You are viewing a plain text version of this content. The canonical link for it is here.
Posted to user@pig.apache.org by Prabhu Dhakshina Murthy <pr...@yahoo-inc.com> on 2011/07/04 05:00:51 UTC

Few PIG questions

I have few questions on running the pig script/ map-reduce jobs.

1. I know that pig creates *logical, physical and then execution plans*
before it really starts executing the map/reduce job; I am able to look
at the logical/physical plans using the command *explain <alias_name>*;
But how do I view the execution plan (which I suppose list the different
map/reduce tasks planned)?
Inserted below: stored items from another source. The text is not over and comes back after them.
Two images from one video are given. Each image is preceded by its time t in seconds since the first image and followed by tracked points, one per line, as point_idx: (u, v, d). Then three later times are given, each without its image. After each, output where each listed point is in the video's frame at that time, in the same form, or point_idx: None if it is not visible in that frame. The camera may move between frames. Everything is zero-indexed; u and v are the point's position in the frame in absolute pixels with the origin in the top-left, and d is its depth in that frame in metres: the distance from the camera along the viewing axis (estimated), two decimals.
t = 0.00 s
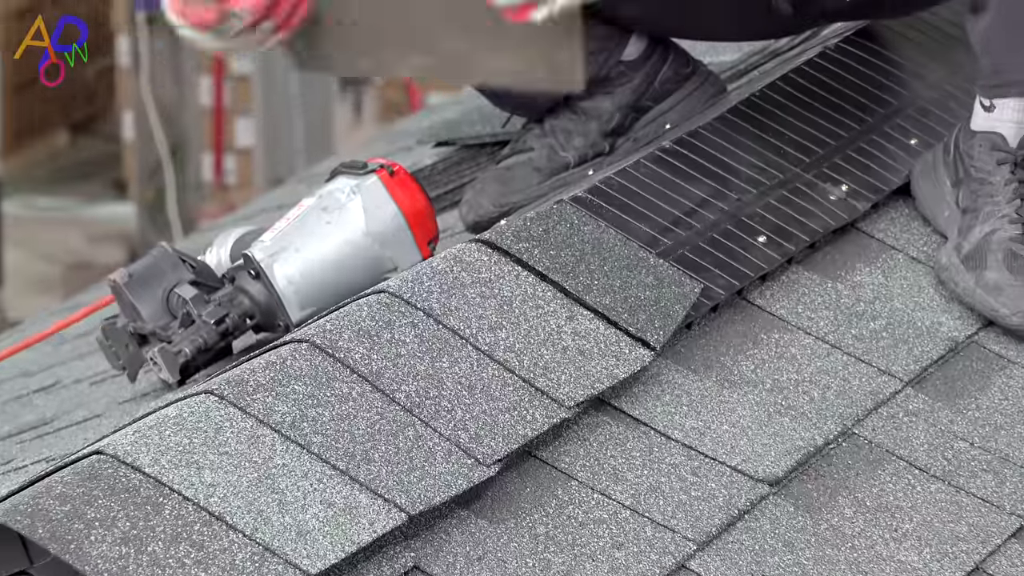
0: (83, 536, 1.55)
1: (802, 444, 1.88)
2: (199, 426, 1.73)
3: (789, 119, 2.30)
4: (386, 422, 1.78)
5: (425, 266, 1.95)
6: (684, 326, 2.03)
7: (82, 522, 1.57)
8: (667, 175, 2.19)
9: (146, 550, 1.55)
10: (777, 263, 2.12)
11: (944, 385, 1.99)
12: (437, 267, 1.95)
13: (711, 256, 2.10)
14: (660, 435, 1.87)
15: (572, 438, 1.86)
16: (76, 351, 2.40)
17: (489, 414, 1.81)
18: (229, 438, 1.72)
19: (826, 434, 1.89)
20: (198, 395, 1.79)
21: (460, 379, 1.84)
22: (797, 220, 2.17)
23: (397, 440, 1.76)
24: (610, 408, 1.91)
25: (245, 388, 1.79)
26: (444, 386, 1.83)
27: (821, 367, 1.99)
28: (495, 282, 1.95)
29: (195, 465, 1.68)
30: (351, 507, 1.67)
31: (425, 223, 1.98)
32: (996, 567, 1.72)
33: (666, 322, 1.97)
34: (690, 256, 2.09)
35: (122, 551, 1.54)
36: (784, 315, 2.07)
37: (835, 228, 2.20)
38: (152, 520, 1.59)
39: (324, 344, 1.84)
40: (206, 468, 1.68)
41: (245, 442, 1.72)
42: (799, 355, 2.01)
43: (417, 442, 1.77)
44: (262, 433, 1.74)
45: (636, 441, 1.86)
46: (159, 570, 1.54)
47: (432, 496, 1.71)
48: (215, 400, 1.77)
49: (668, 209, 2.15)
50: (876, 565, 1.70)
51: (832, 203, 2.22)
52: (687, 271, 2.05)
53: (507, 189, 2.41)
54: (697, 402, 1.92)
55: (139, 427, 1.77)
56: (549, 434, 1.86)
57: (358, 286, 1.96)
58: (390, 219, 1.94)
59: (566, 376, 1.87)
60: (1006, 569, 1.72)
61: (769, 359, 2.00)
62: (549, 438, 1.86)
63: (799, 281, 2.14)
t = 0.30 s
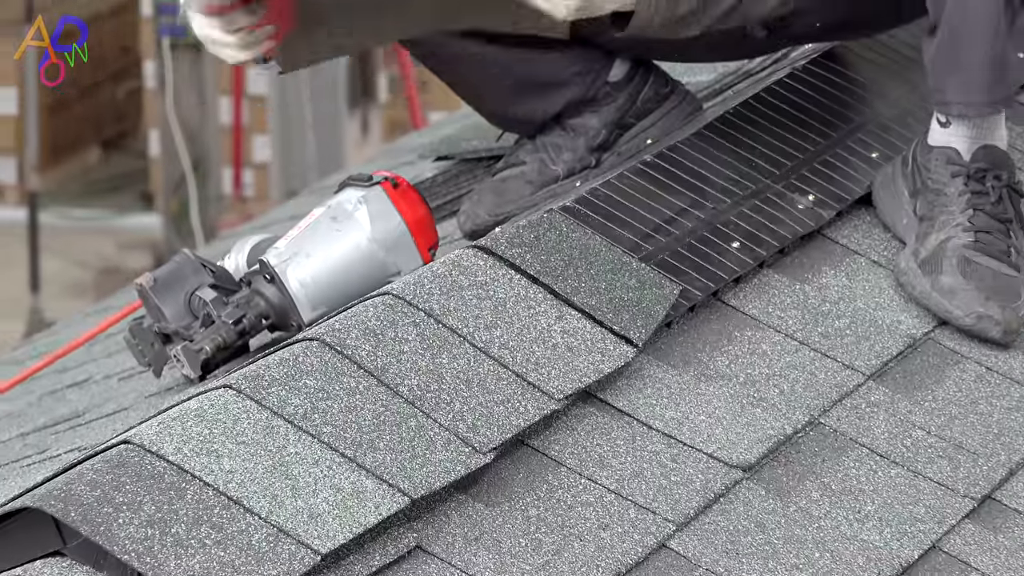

In the course of pig execution, I see that
many jobs (map/reduce pair) are created. Want to understand what each of
these jobs solve.

2. Is there any definitive guide which I can use to understand the plans
created because what is spat is difficult to understand.

3. I am able to change the number of map jobs by changing the number of
input file blocks. Do I have control over the number of reduce jobs as
well? How do I set the number of reducers?

4. What is the default heap memory size in mapper/reducer nodes? Which
job parameters reflect these? Will I be able to change the heap memory
by -Xmx 1024m option? My jobs used to fail when I set the heap memory in
this way - May be there are some restrictions on what values can be
supplied?

Thanks much!

Re: Few PIG questions

Posted by Dmitriy Ryaboy <dv...@gmail.com>.
In addition:

" In the course of pig execution, I see that
many jobs (map/reduce pair) are created. Want to understand what each of
these jobs solve."

For each MR job, there is a property in its xml config called
"pig.alias" that tells you which of the relations in your pig script
are involved in this particular job.

D

On Sun, Jul 3, 2011 at 9:11 PM, Daniel Dai <da...@hortonworks.com> wrote:
> On Sun, Jul 3, 2011 at 10:00 PM, Prabhu Dhakshina Murthy <
> prabhudm@yahoo-inc.com> wrote:
>
>> I have few questions on running the pig script/ map-reduce jobs.
>>
>> 1. I know that pig creates *logical, physical and then execution plans*
>> before it really starts executing the map/reduce job; I am able to look
>> at the logical/physical plans using the command *explain <alias_name>*;
>> But how do I view the execution plan (which I suppose list the different
>> map/reduce tasks planned)? In the course of pig execution, I see that
>> many jobs (map/reduce pair) are created. Want to understand what each of
>> these jobs solve.
>>
>>  "explain alias" will show logical plan, physical plan and MR plan. Check
> carefully.
>
> 2. Is there any definitive guide which I can use to understand the plans
>> created because what is spat is difficult to understand.
>>
> Check *
> http://ofps.oreilly.com/titles/9781449302641/developing_and_testing.html#dev_tools
> *
>
>
>
> 3. I am able to change the number of map jobs by changing the number of
>> input file blocks. Do I have control over the number of reduce jobs as
>> well? How do I set the number of reducers?
>>
> Check
> http://pig.apache.org/docs/r0.8.1/cookbook.html#Use+the+Parallel+Features
>
>
>> 4. What is the default heap memory size in mapper/reducer nodes? Which
>> job parameters reflect these? Will I be able to change the heap memory
>> by -Xmx 1024m option? My jobs used to fail when I set the heap memory in
>> this way - May be there are some restrictions on what values can be
>> supplied?
>>
> It is controlled "mapred.*child*.java.opts"
>
> Daniel
>
>
>>
>> Thanks much!
>>
>

Re: Few PIG questions

Posted by Daniel Dai <da...@hortonworks.com>.
On Sun, Jul 3, 2011 at 10:00 PM, Prabhu Dhakshina Murthy <
prabhudm@yahoo-inc.com> wrote:

> I have few questions on running the pig script/ map-reduce jobs.
>
> 1. I know that pig creates *logical, physical and then execution plans*
> before it really starts executing the map/reduce job; I am able to look
> at the logical/physical plans using the command *explain <alias_name>*;
> But how do I view the execution plan (which I suppose list the different
> map/reduce tasks planned)? In the course of pig execution, I see that
> many jobs (map/reduce pair) are created. Want to understand what each of
> these jobs solve.
>
>  "explain alias" will show logical plan, physical plan and MR plan. Check
carefully.

2. Is there any definitive guide which I can use to understand the plans
> created because what is spat is difficult to understand.
>
Check *
http://ofps.oreilly.com/titles/9781449302641/developing_and_testing.html#dev_tools
*



3. I am able to change the number of map jobs by changing the number of
> input file blocks. Do I have control over the number of reduce jobs as
> well? How do I set the number of reducers?
>
Check
http://pig.apache.org/docs/r0.8.1/cookbook.html#Use+the+Parallel+Features


> 4. What is the default heap memory size in mapper/reducer nodes? Which
> job parameters reflect these? Will I be able to change the heap memory
> by -Xmx 1024m option? My jobs used to fail when I set the heap memory in
> this way - May be there are some restrictions on what values can be
> supplied?
>
It is controlled "mapred.*child*.java.opts"

Daniel


>
> Thanks much!
>